Rondinone arbeitet als Konzept-, Medien- und Installationskünstler, mit grossformatigen Holzschnitten, abstrakter Malerei, Skulpturen, Fotografien und Comics. Zu seinen zentralen Themen gehört die Auseinandersetzung mit räumlichen Aspekten sowie die Visualisierung von Zeit und Vergänglichkeit. Er wirkt auch als Kurator von Ausstellungen, die er als eigenständige künstlerische Ausdrucksform bezeichnet.

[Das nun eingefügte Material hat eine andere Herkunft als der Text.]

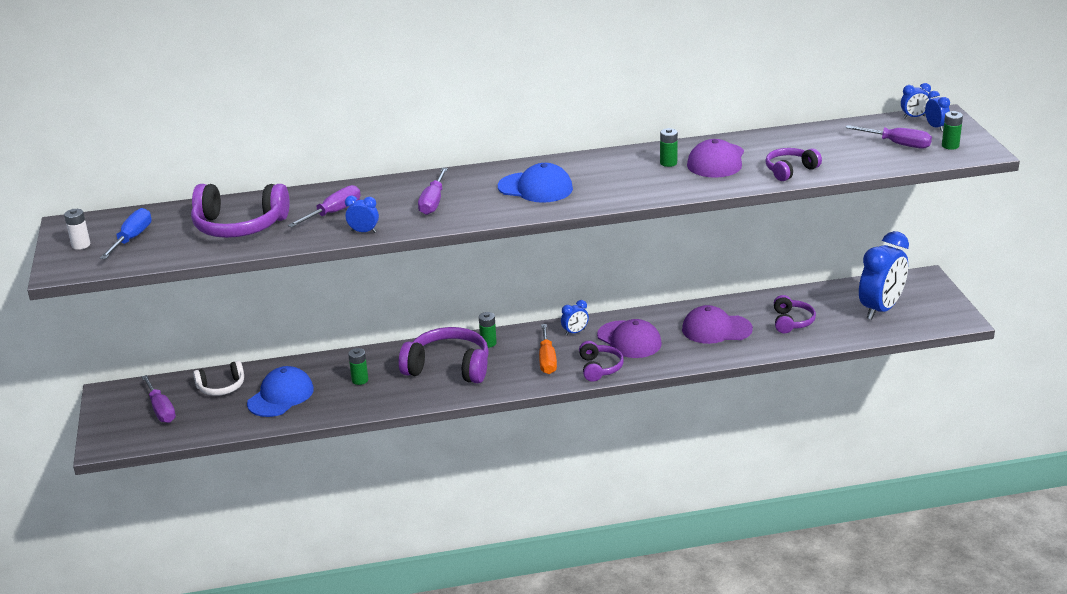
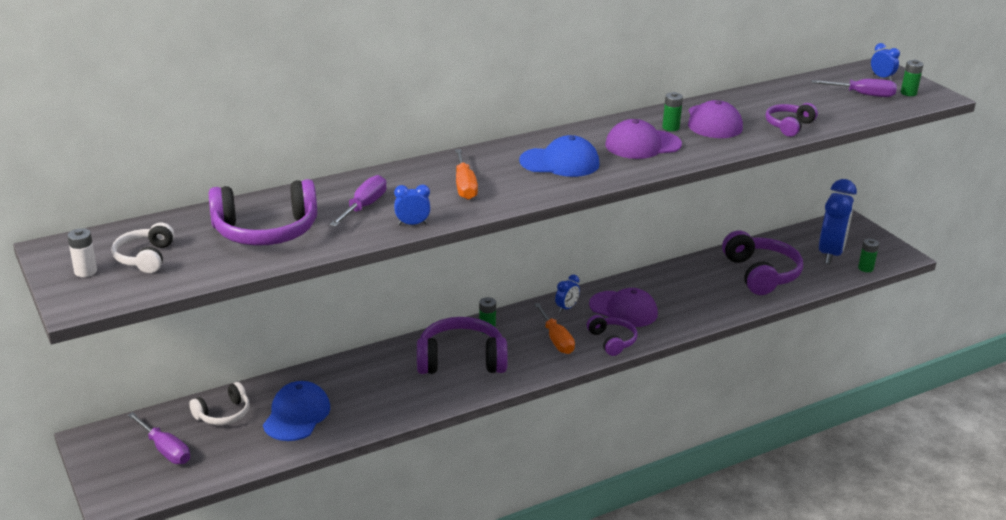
camera: 20 degrees left, 0 degrees up
(132, 238) = (145, 257): blue screwdriver -> white headphones
(360, 380) = (374, 386): green battery -> green battery (865, 268)
(433, 202) = (464, 186): purple screwdriver -> orange screwdriver
(716, 329) = (698, 289): purple cap -> purple cap (642, 145)
(791, 322) = (761, 274): purple headphones -> purple headphones, size x1.76
(914, 117) = (855, 69): blue clock -> none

Weltweit waren seine Werke an 46 Kunstausstellungen zu sehen. 2010 war eine grosse Auswahl seiner Werke im Kunsthaus Aarau ausgestellt. 1991, 94, 95 erhielt er den Eidgenössischen Preis für freie Kunst. 1998 wurde eines seiner Plakate als Plakat des Jahres prämiert. 2013 stellte er vor dem New Yorker Rockefellercenter seine monumentalen Steinfiguren aus und erregte damit auf dem renommiertesten Platz der Welt grosses Aufsehen. Einen guten Einblick in das Schaffen Rondinones gibt die Website seiner Zürcher Galeristin Eva Presenhuber (Link).

Im Internet ist über das «Artist’s House, Würenlos» unter anderem zu lesen, es stehe in einer Waldlichtung und auf seinem Grund befände sich ein markanter Baum. Schaut man sich Rondinones Baumskulpturen an, könnte man meinen, dass dieser Baum der Grund für seine Wahl gewesen sein könnte – sei es dass er ihm gefiel oder, wer weiss, er daraus eines Tages eine Baumskulptur schaffen könnte.

Skulptur von Ugo Rondinone.
Skulptur von Ugo Rondinone.
Baumgruppe im Garten des Hauses Rondinone.
Baumgruppe im Garten des Hauses Rondinone.